Das assoziieren ist dir fremd?
Also so ein bisschen Kontext verstehen ist da schon von Vorteil.

Wildsau.jpg

Aufgespiesst: CDU nimmt sich sportlichen Schwarzkittel zum Vorbild

Wenn seine Partei den sich vor ihr auftuenden Abgrund ebenso elegant und überzeugend überwindet, wie die Wildsau, würde es ein gutes Jahr für die CDU.

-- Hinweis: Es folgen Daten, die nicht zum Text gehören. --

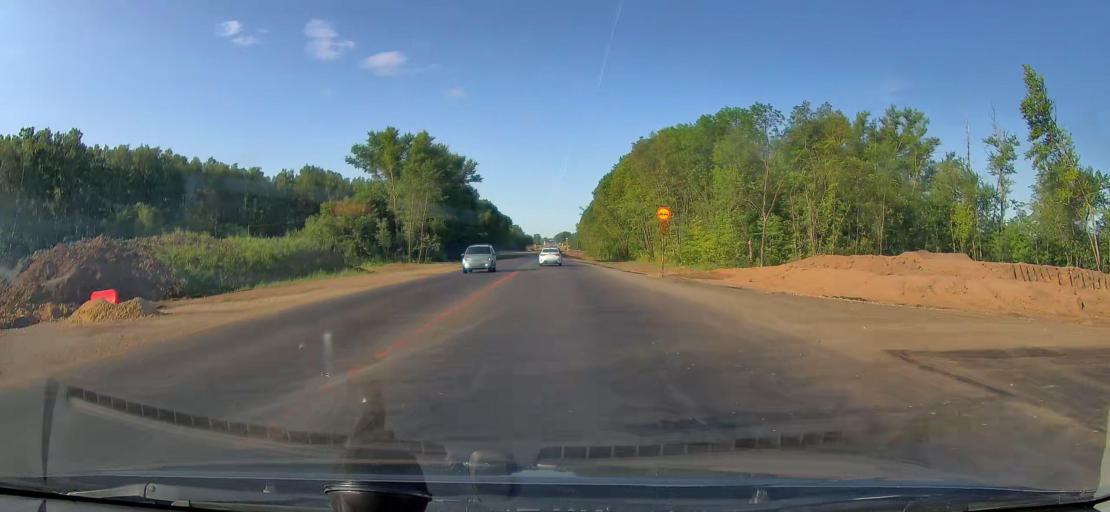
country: RU
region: Orjol
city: Spasskoye-Lutovinovo
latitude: 53.3550
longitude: 36.7187
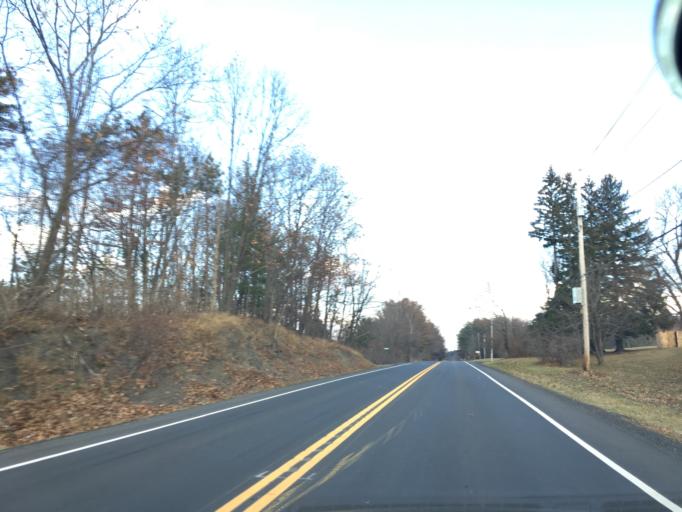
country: US
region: New York
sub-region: Rensselaer County
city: West Sand Lake
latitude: 42.6129
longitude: -73.6050
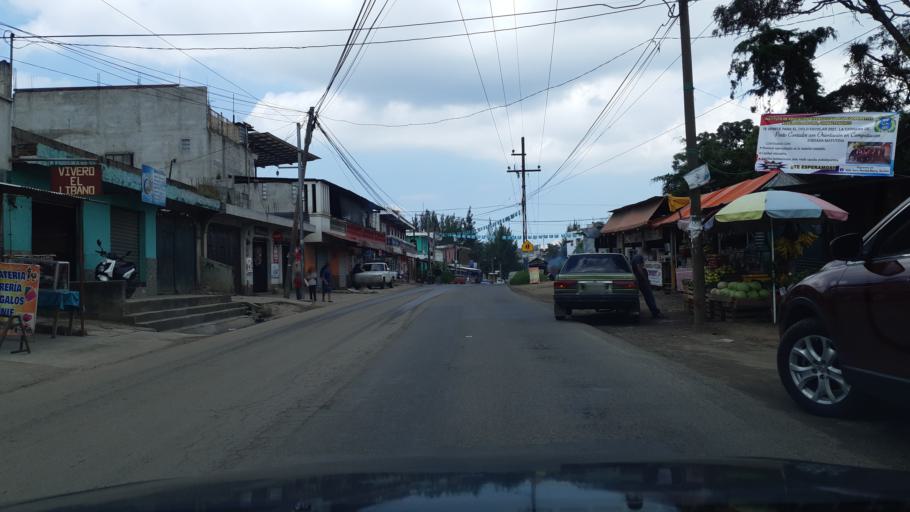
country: GT
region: Chimaltenango
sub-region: Municipio de Chimaltenango
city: Chimaltenango
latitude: 14.6774
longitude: -90.8007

https://tourismusbeitrag-so-nicht.de/2022/01/03/aufgespiesst-cdu-nimmt-sich-sportlichen-schwarzkittel-zum-vorbild/

vor 10 Minuten schrieb Ebby Zutt:

Da ich meist mit dem Eifon schreibe, ist mir das zu mühselig 

Ich kenne keine Apfel-Geräte aus eigener Erfahrung, aber ich gehe davon aus, wenn man will kann man auch dort einen anständigen Browser installieren. Der Feuerfuchs kennt die Statuszeile, Der Waterfox als Fork vom Feuerfuchs auch, und Vivaldi auch. Andere nutze ich nur für ganz bestimmte Aufgaben, will heissen immer auf der einen gleichen Website, weil die mit Datenschutz-Einstellungen nicht läuft. Solange da aber nie anderes drauf läuft, ist der Erkenntnisgewinn für Datenkraken aber auch eingeschränkt.

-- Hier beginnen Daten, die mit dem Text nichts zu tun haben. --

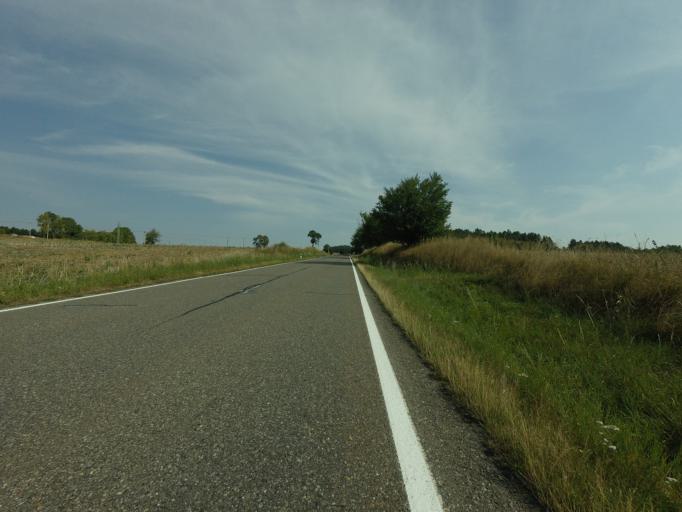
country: CZ
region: Jihocesky
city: Milevsko
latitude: 49.5000
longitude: 14.3627
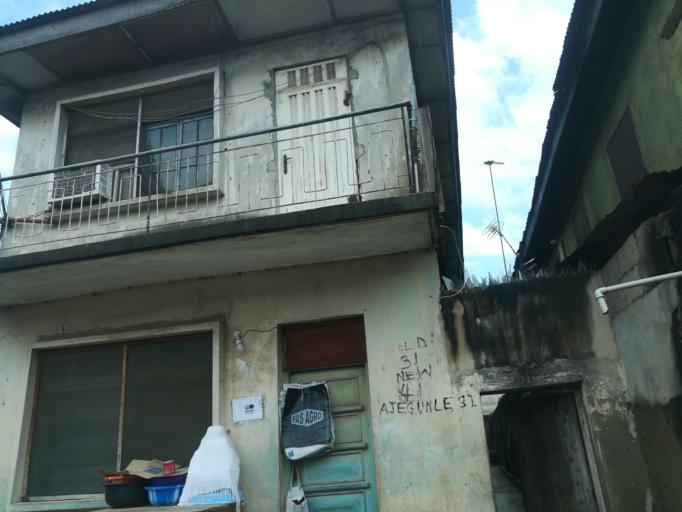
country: NG
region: Lagos
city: Somolu
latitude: 6.5354
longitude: 3.3634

Auf dem Smartphone nutze ich, wenn ich ausnahmsweise überhaupt einen Browser Nutze, nur den Feuerfuchs. Der kann das gut mit der URL... Der Vorteil ist dann auch, dass man die gleichen AddOns (Werbeblocker, Google Adds-Opt-out...) nutzen kann wie am ernstzunehmenden Rechner mit der Tastatur dran auch. Wer da die Vorinstallierten Browser nutzt, ist in der Regel sehr grosszügig mit seiner Datenspur. Sorglos wäre da untertrieben. Von eingeschränkter Nutzerfreundlichkeit (Du hast ein Beispiel hier gerade zur Rede gestellt) ganz zu schweigen.